▶ _Work instruction_:
Count how many lines in the rows below contain the word "keeps". Reply with only that number.

[Dataset rows]
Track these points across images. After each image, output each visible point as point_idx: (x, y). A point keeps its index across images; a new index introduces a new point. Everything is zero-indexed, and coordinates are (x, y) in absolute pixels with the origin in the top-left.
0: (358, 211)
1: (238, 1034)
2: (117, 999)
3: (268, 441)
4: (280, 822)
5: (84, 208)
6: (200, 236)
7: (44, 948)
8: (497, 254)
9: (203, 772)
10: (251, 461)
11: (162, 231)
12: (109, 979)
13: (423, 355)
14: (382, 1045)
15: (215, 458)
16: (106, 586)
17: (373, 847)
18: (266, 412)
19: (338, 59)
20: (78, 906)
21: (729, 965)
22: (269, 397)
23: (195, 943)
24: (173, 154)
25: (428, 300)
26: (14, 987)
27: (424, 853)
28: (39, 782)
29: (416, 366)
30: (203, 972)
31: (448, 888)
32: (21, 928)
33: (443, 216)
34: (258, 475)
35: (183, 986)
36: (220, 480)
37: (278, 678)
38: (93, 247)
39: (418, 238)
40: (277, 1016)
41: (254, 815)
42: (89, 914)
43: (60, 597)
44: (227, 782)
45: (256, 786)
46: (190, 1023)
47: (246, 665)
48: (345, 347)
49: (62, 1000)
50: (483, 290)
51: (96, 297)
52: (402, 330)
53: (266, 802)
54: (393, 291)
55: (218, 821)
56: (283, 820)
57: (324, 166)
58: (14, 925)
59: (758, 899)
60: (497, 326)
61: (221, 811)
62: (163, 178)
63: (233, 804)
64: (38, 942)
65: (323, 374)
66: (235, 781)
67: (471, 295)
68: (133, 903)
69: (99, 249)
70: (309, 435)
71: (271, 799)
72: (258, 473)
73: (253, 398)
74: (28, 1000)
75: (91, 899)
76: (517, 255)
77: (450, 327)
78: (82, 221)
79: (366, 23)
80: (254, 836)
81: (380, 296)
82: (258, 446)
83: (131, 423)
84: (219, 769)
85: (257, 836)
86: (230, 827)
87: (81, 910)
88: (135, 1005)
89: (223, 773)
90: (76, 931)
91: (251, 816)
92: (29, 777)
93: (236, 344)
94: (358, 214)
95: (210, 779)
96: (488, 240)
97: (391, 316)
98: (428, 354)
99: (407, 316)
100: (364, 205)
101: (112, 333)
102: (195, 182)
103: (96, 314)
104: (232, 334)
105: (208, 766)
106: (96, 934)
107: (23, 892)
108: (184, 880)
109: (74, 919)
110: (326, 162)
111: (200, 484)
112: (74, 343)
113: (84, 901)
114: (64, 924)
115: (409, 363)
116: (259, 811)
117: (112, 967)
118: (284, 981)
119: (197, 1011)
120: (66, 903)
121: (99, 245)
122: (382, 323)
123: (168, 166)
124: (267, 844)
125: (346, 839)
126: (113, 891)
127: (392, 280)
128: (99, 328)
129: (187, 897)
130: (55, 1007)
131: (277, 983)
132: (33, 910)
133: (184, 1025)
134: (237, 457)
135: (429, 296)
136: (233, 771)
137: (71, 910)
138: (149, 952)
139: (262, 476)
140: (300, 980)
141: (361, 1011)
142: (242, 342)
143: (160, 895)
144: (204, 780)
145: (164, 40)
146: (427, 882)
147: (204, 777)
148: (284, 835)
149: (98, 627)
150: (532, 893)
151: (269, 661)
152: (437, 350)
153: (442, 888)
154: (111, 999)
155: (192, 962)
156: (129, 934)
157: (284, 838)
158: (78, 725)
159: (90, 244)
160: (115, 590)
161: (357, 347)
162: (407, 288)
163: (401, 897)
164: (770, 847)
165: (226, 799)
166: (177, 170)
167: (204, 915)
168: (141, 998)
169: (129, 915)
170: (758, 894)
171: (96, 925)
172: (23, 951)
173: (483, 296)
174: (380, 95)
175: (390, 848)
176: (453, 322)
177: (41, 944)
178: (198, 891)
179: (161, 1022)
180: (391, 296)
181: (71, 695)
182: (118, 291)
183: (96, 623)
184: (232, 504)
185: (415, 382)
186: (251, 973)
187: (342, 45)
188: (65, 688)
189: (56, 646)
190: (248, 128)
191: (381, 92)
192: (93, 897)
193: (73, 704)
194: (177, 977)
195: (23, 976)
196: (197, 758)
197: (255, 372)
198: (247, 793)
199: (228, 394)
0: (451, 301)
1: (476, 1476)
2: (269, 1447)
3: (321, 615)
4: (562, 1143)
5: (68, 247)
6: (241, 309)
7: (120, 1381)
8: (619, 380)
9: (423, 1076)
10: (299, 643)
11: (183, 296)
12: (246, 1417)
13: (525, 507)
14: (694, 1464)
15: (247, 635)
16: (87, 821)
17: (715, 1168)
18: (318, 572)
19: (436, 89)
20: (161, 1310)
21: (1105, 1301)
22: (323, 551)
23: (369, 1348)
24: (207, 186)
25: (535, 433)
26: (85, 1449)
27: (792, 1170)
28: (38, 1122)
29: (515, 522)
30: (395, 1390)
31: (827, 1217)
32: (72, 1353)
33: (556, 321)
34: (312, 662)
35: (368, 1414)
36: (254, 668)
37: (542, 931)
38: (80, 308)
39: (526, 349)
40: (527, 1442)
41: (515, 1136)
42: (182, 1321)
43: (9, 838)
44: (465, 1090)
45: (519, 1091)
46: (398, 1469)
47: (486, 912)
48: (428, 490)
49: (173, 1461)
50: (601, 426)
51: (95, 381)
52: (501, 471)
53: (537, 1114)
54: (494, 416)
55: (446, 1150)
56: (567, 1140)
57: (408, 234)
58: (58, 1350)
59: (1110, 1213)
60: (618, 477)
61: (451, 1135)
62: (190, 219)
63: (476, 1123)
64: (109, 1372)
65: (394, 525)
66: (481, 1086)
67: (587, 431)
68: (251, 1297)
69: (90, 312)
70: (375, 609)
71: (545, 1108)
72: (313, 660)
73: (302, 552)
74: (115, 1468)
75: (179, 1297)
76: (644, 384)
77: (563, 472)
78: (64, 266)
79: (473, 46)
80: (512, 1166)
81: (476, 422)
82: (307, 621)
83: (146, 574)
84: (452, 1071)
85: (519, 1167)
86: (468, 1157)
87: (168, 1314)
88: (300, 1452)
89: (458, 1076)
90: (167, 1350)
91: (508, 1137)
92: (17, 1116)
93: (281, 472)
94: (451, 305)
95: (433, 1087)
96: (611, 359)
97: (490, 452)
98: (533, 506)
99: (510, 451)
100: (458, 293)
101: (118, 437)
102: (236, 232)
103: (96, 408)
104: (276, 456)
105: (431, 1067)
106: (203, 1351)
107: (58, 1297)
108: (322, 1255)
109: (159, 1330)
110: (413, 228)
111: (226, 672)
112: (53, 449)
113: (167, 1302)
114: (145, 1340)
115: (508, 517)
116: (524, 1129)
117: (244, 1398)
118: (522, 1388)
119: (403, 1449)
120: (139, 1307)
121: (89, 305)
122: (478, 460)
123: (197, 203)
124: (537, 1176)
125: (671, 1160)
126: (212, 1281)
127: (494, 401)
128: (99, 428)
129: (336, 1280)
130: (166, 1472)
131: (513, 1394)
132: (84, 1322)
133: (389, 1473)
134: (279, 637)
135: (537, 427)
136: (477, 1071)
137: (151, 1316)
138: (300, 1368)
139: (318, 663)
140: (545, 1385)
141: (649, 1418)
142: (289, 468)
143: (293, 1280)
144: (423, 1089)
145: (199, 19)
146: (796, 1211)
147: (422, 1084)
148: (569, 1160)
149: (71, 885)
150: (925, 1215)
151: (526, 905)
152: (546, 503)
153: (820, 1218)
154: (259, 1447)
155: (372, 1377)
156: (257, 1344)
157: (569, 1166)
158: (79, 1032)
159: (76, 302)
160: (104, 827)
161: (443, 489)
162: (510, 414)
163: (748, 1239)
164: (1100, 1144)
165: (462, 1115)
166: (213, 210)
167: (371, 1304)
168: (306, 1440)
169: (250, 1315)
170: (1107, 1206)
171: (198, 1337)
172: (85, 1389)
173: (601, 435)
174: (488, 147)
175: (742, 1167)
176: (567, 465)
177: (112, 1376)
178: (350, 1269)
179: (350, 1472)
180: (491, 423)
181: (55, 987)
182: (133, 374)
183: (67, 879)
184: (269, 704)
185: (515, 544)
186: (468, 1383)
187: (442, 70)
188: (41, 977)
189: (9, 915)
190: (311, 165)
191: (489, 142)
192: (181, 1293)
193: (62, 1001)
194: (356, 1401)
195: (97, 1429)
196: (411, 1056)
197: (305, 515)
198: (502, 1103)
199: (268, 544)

▶ _Answer for the task_:
1